30 Oct TLC Feelings Chart: How to Build Emotional Intelligence in Young Children
If we could have our way, every home with young children would have TLC’s Feelings Chart posted on the kitchen wall. Imagine a baby, advancing from sitting, to pulling-to-stand, to cruising – all before taking steps alone and walking. Similar to how a baby learns to walk independently, little ones also advance through stages in emotional development.
In the first year of life, babies notice different emotions – such as how it feels when receiving a warm hug from daddy, or when watching mommy walk out the door, or when listening to a familiar lullaby. Then, between two- and three-years-old, when toddlers are often interested in gaining more independence, they will begin experimenting with their emotions – sometimes productively such as drawing an angry monster face, or depending on language skills, using words to describe how they feel.
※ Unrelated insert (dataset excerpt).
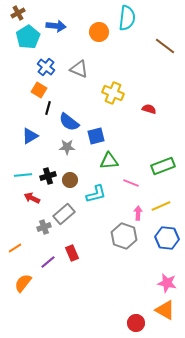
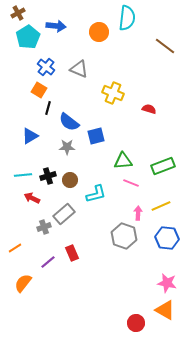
green triangle: moved 14 px right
As we have all experienced, there are moments when toddlers express themselves less productively such as a full-blown tantrum when told it is time to leave the playground.
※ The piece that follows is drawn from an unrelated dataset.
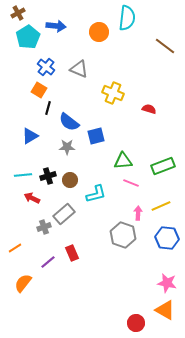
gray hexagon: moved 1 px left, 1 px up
With patience and support, between the ages of three to five, young children will learn how to manage their emotions. This is when we observe little ones waiting to take turns and/or sharing a favorite toy. Some preschoolers are even practicing self-calming skills such as taking deep breaths (repeatedly, blowing out the candles, and smelling the flowers) or cuddling with a lovey.
Having a TLC Feelings Chart visible in the home reminds all family members to be mindful of how they are feeling in the moment. Hopefully, the more mature family members can model how to describe their feelings with words. Now is the time to build a healthy foundation of emotional intelligence and stability.
We welcome parents and loving caregivers to print out our TLC Feelings Chart and share it with their children.